We report the results of a cross-sectional study comparing SP examiners to physician examiners for a third year medical student internal medicine OSCE. Our results show that SP are acceptable as examiners to students in this type of examination. We showed a weak but significant correlation between SP examiners' and physician examiners' scores, although SP examiners tended to score students higher than physician examiners. Using performance on the formative multiple choice MCQ exam as an endpoint, physicians' scores on the OSCE had predictive value, whereas SP examiner scores did not.
Why do SP examiners score students higher than physician examiners? One possible explanation is that SP examiners may simply want to give students a higher mark, or at least the benefit of the doubt, as this favours a more pleasurable student-SP encounter (physicians are, of course, not immune to this as they may have prior knowledge of the students and can also expect future encounters, both of which may introduce a 'halo effect' into evaluation). While this may partially explain the 'determination bias' in the SP examiners score that inflates the students' scores when compared to physician examiner scores, it is unlikely to be the sole reason as a systematic inflation should mean scores that are higher than physician examiners' but retain predictive validity. A more likely explanation is that as a result of their limited training and background knowledge, SP may not be able to distinguish between students with surface knowledge and those with deep understanding of the topic. They may, therefore, inconsistently overestimate (± underestimate) students' competence at performing the required task. SP do not have the experience of seeing many students at different levels perform the same task over many years, as do physician examiners, and therefore do not have the same standard for comparison. By contrast, it has previously been shown that SP examiners do not overestimate ability in more 'generic' skills, such as communication .

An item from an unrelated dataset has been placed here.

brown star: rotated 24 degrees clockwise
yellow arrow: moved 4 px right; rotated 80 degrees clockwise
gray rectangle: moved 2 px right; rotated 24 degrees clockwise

SP documentation of examinee performance is already an integral part of several high-stakes examinations, including the USMLE. Opinions differ, however, as to who should evaluate the various components of the examinee performance. In a recent review on this topic as it relates to a high-stakes examination (Educational Commission for Foreign Medical Graduates' Clinical Skills Assessment), Whelan et al propose a hybrid form of evaluation in which each attribute is evaluated by the person best suited to evaluate. They suggest that aspects of communication are best evaluated by the patient (or the replacement for the patient) whereas problem solving skills are best evaluated by content experts, i.e., physicians . This study offers some support to the argument that clinical skills, such as physical examination skills, are better evaluated by content experts than SP.
This study has several important limitations. Firstly, in this study the SP and physicians examined different stations. This introduces the possibility of performance bias related to the specific stations. To address this we plan to compare SP and physician examiner evaluations of students on the same stations in future studies. By this head-to-head comparison we may be able to identify stations or tasks where SP could replace physician examiners and those where SP examiner scores are less valid. Another limitation is that this study evaluated the predictive validity of a formative test of competency compared to a summative test of competency. Ideally a test of 'performance' should be used as the outcome measure and should be congruent with the OSCE in evaluating behaviour-based performance rather than higher cognitive function that is evaluated in the MCQ.
It is unlikely that SP will completely replace physician examiners in the medical student evaluation process. However, with the growing number of medical students and physicians' increasingly busy schedules, educators may have to develop new ways to continue the evaluation process with limited physician involvement. One solution is to limit the OSCE to a formative evaluation or teaching tool, although many would argue against subordinating this reliable and valid evaluation with high fidelity to evaluations with lower fidelity, such as written evaluations . While students appear to find SP acceptable as examiners, the challenge will be to improve the predictive validity of SP evaluations. In order to do this, SP may require additional training to discern between students with surface and deep knowledge . If this is unsuccessful or unfeasible they may have a more limited role as examiners on specific types of stations or they may function in combination with physicians to evaluate different components of a single task.
Further studies are needed to evaluate the impact of additional training of SP on the ability to discern between students with surface and deep knowledge. Further studies are also needed to clearly define the potential role of SP examiners as a replacement for or addition to physician examiners.